### [WHAT NEEDS TO BE DONE]
Retype exactly the lines that run from the start of the data to the line holding "is designed for", including both, and only those.
++++++
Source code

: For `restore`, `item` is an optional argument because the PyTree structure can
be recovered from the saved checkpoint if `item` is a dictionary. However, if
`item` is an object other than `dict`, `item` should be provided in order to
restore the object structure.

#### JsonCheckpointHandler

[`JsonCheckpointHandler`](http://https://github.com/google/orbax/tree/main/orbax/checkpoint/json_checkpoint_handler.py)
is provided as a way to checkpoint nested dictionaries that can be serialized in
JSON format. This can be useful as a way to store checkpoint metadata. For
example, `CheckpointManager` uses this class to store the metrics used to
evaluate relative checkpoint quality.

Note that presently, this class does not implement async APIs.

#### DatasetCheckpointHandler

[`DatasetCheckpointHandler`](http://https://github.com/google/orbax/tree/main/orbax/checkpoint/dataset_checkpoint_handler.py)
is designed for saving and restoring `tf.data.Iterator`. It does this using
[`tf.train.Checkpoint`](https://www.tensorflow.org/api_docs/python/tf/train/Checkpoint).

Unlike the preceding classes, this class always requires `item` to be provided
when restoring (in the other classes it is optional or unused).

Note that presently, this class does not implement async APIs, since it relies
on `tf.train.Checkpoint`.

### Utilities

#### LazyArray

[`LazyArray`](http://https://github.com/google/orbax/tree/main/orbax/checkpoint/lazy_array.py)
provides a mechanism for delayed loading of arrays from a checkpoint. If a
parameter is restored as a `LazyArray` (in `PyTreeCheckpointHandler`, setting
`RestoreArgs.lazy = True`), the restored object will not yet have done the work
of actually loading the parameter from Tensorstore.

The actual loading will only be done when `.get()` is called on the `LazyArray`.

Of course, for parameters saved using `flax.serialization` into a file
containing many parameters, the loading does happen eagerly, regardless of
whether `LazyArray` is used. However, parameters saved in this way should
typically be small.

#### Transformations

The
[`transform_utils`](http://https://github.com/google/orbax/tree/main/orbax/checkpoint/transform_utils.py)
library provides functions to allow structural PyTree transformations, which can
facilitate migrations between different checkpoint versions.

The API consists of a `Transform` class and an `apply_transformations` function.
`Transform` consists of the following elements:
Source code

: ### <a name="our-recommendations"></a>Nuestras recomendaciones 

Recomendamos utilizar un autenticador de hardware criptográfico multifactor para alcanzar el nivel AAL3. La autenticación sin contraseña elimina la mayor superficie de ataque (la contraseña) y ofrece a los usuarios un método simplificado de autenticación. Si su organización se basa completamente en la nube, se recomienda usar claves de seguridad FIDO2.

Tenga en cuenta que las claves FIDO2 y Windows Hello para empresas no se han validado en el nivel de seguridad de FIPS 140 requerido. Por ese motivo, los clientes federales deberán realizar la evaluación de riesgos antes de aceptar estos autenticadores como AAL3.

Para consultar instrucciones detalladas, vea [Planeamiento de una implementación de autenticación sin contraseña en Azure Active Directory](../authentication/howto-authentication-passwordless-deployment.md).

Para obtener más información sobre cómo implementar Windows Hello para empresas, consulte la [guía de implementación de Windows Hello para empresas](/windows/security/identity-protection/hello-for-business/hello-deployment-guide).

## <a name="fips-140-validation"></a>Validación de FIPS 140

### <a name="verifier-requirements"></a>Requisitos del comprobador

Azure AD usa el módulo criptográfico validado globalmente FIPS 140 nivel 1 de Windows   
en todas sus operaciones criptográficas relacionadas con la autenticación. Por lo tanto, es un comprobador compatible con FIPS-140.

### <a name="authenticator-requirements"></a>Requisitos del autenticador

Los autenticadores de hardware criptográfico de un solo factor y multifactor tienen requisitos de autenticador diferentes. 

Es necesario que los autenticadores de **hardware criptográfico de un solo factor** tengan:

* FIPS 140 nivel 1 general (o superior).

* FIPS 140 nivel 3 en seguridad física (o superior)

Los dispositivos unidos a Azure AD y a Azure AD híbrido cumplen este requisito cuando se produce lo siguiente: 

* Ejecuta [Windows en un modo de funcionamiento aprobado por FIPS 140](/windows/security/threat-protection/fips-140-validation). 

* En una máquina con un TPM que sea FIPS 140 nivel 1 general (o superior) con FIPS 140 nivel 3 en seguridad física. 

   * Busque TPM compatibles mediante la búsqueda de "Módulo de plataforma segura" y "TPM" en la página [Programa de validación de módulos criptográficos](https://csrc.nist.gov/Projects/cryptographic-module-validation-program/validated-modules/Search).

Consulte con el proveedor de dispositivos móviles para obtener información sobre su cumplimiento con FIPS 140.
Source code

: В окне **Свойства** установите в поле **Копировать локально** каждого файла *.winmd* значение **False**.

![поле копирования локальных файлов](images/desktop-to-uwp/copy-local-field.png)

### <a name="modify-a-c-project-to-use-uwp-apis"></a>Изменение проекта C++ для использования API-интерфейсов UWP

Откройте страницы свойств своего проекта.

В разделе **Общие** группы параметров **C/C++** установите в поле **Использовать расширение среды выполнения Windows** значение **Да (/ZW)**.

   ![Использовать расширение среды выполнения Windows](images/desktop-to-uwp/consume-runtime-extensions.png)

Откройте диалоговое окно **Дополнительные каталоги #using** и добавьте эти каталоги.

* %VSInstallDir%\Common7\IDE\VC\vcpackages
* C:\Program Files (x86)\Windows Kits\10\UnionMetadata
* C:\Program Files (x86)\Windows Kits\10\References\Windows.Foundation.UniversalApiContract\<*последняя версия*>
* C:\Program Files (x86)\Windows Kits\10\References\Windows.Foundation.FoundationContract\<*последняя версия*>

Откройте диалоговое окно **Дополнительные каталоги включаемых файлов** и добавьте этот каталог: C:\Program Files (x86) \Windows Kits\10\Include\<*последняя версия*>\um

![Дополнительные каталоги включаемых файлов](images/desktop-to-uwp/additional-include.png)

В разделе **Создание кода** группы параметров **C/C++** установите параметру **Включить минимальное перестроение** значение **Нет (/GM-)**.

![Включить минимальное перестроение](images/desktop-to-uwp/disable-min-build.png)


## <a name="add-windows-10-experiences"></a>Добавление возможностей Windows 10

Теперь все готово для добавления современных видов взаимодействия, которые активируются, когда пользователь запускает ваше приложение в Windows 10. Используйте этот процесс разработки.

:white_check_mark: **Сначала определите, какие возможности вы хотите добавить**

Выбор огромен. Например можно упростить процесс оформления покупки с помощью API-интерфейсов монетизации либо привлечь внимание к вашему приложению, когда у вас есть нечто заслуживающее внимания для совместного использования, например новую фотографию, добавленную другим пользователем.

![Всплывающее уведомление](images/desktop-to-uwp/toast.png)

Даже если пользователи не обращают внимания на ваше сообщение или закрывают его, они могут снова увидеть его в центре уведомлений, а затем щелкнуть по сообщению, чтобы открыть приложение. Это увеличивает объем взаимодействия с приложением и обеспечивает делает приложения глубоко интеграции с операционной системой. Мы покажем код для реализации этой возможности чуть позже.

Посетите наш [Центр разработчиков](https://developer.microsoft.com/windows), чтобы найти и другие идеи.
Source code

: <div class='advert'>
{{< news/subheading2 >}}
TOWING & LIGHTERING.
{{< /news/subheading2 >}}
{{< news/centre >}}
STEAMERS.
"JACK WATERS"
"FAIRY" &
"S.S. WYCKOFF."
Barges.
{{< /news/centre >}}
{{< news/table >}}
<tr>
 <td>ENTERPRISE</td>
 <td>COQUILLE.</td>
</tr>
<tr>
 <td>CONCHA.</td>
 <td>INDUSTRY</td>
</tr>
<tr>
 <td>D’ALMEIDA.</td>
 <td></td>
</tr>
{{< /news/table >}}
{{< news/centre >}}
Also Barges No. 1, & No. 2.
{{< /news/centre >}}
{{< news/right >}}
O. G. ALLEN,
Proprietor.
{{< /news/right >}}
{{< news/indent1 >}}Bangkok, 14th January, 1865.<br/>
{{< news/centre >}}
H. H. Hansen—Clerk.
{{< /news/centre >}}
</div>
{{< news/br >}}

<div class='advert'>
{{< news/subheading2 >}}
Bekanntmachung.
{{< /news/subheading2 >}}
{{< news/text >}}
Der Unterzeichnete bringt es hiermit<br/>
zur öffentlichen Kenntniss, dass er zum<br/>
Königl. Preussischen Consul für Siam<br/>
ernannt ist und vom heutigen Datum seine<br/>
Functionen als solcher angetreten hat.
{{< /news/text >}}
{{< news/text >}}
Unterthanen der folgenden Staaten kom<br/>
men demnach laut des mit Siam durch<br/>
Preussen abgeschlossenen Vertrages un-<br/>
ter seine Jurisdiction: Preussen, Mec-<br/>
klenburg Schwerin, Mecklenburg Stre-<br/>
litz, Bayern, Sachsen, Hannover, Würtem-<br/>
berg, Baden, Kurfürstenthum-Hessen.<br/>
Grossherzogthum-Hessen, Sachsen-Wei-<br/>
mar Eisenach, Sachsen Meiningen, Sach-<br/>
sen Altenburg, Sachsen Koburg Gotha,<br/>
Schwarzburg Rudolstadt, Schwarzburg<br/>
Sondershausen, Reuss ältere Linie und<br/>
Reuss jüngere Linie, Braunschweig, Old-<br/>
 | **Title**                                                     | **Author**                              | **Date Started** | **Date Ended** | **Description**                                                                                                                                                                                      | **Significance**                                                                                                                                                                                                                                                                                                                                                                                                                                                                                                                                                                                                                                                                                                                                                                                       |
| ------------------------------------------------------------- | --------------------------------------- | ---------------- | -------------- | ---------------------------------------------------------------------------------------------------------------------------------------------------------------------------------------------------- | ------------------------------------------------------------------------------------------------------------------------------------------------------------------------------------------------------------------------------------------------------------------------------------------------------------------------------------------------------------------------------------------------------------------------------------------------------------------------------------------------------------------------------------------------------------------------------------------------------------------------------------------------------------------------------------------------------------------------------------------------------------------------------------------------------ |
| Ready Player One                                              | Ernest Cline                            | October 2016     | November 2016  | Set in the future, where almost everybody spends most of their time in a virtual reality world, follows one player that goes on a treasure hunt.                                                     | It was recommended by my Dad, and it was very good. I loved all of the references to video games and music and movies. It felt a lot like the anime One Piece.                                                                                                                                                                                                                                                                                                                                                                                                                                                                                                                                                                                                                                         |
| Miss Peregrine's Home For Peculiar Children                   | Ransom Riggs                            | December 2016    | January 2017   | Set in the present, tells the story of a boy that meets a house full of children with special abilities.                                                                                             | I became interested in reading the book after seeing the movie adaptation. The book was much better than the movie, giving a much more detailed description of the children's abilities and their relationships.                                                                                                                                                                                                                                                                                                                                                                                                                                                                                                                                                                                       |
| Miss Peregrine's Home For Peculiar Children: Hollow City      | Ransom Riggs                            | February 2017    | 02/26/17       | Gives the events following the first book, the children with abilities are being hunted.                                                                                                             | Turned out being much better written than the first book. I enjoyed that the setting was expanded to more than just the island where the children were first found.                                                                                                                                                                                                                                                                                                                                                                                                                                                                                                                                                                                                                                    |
++++++
### [WRITTEN RESPONSE]
Source code

: For `restore`, `item` is an optional argument because the PyTree structure can
be recovered from the saved checkpoint if `item` is a dictionary. However, if
`item` is an object other than `dict`, `item` should be provided in order to
restore the object structure.

#### JsonCheckpointHandler

[`JsonCheckpointHandler`](http://https://github.com/google/orbax/tree/main/orbax/checkpoint/json_checkpoint_handler.py)
is provided as a way to checkpoint nested dictionaries that can be serialized in
JSON format. This can be useful as a way to store checkpoint metadata. For
example, `CheckpointManager` uses this class to store the metrics used to
evaluate relative checkpoint quality.

Note that presently, this class does not implement async APIs.

#### DatasetCheckpointHandler

[`DatasetCheckpointHandler`](http://https://github.com/google/orbax/tree/main/orbax/checkpoint/dataset_checkpoint_handler.py)
is designed for saving and restoring `tf.data.Iterator`. It does this using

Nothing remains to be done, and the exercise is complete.